We can also do a similar process to construct $S^{1}$, which is the set of points in $\mathbb{R}^2$ that satisfies the relation $$x^2+y^2=1.$$ Thinking of the $y$-axis now as "time", we are left with the relation, $x^2=1-t^2$ or $$x=\pm\sqrt{1-t^2},$$ a subset of $\mathbb{R}^1$. So again we see that at time $t=0$, we have that $x=\pm 1$, which is exactly what we refer to as $S^{0}$. And again, we see that as we move forward or backward in time we have that $|x|$ becomes smaller, until we reach times $t=1$ and $t=-1$ where we have the only solution being the single value $x=0$. So in this way, $S^1$ can be viewed as a number of copies of $S^0$ being glued together in a higher, second-dimension.

Finally we come to $S^{3}$, which is the set of points in $\mathbb{R}^4$ satisfying the relation $$x^2+y^2+z^2+w^2=1.$$ Now when we think of the 4th spacial-dimension, $w$, as time, we get $$x^2 + y^2 + z^2 = 1 - t^2,$$ which is a copy of $S^{2}$ in $\mathbb{R}^3$ of radius $\sqrt{1-t^2}$. So as times moves backward and forward, we find the radius of the sphere shrinking until we are left with the point $(0,0,0)$ at times $t=1$ and $t=-1$. Hence we may think of $S^3$ as nothing more than a number of copies of $S^2$ glued together over some 4th spacial dimension.
We can even get some kind of intuition as to the "look" of $S^4$ and $S^5$. Pretend, if you will, that you have a box which represents $[-1,1]^3$ (the unit cube), and inside this box is a copy of $S^2$. Now, as we move the box left and right, we are moving our portion of $\mathbb{R}^3$ (and our copy of $S^2$) along the $w$-axis. So as the box shifts to the left or right, the radius of the sphere inside the box will begin to shrink, until it becomes only the point $(0,0,0)$ at the origin, when we've moved the box $1$ full unit to either side. This is exactly the same analogy we talked about above. There are an uncountable number of $2$-spheres, each existing at a unique point along the $w$-axis, which "glue" together to give us a $3$-manifold (the $3$-sphere) embedded in $\mathbb{R}^4$.

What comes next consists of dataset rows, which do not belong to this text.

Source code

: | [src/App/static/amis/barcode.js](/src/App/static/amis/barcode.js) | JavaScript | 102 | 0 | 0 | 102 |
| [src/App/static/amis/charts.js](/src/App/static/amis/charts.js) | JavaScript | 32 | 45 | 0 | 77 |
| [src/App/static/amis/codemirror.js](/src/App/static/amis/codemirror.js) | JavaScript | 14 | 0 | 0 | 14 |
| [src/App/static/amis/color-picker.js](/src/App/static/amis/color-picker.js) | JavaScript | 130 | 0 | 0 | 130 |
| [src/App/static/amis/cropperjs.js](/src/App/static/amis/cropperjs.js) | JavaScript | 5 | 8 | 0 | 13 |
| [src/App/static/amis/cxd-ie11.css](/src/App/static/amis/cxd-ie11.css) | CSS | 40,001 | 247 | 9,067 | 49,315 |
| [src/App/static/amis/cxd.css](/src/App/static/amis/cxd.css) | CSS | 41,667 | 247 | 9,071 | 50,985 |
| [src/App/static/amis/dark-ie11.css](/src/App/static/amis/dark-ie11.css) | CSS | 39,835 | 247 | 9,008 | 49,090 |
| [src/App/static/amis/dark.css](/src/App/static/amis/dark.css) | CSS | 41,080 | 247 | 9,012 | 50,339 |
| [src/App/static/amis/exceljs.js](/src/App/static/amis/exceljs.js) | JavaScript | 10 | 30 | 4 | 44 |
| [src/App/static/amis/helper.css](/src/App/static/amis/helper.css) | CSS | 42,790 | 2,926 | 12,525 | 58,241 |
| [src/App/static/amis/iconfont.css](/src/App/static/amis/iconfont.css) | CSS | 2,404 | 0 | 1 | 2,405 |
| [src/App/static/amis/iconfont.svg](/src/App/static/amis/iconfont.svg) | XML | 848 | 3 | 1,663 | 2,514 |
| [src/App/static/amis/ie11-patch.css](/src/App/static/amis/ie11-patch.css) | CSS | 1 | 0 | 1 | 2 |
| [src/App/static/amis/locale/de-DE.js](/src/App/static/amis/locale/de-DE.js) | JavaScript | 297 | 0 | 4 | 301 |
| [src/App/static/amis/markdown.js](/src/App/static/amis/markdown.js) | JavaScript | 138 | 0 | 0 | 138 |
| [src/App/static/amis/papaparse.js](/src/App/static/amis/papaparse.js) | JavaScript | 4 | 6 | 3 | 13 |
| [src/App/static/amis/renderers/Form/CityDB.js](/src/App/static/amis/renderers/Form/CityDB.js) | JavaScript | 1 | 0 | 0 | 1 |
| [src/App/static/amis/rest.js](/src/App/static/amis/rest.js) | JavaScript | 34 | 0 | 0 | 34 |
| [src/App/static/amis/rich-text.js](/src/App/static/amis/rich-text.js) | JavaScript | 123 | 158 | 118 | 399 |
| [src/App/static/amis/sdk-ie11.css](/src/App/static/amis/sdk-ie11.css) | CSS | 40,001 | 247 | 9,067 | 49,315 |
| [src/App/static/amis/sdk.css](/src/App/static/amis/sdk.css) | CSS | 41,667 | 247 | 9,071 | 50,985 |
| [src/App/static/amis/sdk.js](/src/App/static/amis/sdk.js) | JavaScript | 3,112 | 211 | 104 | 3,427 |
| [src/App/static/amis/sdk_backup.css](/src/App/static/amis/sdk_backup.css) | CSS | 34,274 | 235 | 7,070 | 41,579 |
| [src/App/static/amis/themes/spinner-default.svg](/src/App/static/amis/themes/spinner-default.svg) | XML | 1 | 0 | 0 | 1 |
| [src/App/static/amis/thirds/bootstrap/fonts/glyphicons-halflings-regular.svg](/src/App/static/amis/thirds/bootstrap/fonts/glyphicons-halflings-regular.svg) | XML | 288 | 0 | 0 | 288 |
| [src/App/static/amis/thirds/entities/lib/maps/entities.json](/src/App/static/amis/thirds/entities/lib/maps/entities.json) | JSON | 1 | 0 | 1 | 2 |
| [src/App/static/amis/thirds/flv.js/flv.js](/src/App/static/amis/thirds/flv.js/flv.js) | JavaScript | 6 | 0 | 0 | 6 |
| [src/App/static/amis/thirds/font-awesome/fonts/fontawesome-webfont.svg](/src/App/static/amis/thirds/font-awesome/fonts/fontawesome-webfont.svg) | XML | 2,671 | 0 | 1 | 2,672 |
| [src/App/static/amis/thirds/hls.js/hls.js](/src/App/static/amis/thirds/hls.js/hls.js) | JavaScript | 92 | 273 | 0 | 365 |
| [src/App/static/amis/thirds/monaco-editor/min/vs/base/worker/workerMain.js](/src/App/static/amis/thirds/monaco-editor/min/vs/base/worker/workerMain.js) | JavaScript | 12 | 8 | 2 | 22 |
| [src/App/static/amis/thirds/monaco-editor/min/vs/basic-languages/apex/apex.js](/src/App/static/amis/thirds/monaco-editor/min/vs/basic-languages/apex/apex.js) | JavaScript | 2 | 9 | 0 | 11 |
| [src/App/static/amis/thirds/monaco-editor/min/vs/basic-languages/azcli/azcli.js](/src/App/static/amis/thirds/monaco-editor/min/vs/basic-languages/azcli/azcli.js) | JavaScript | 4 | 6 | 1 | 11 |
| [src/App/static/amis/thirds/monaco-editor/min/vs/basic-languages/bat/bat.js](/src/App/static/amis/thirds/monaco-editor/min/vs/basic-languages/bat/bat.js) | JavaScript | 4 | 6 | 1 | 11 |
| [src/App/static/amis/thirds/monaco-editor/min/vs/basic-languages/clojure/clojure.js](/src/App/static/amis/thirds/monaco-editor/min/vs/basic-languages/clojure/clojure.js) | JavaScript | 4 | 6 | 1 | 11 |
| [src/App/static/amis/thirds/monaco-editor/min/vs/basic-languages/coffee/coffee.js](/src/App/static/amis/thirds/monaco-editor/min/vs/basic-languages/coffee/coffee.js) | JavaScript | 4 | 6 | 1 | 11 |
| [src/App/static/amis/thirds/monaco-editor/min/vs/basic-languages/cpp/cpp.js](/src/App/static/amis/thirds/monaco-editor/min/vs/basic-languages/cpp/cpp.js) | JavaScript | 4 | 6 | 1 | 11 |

However we are free to move our box not only left/right, but also forward/backward and up/down. These would correspond to the $v$- and $u$-axes of $\mathbb{R}^6$, with $S^5$ given by the equation $$x^2+y^2+z^2+w^2+v^2+u^2=1.$$ This means that our copy of $S^2$ will shrink, the farther away we move our box from it's initial position, until only the point $(0,0,0)$ is left; which will occur anywhere where $w^2+v^2+u^2=1$ (that is, $1$ unit of distance radially outward from the box's initial position.)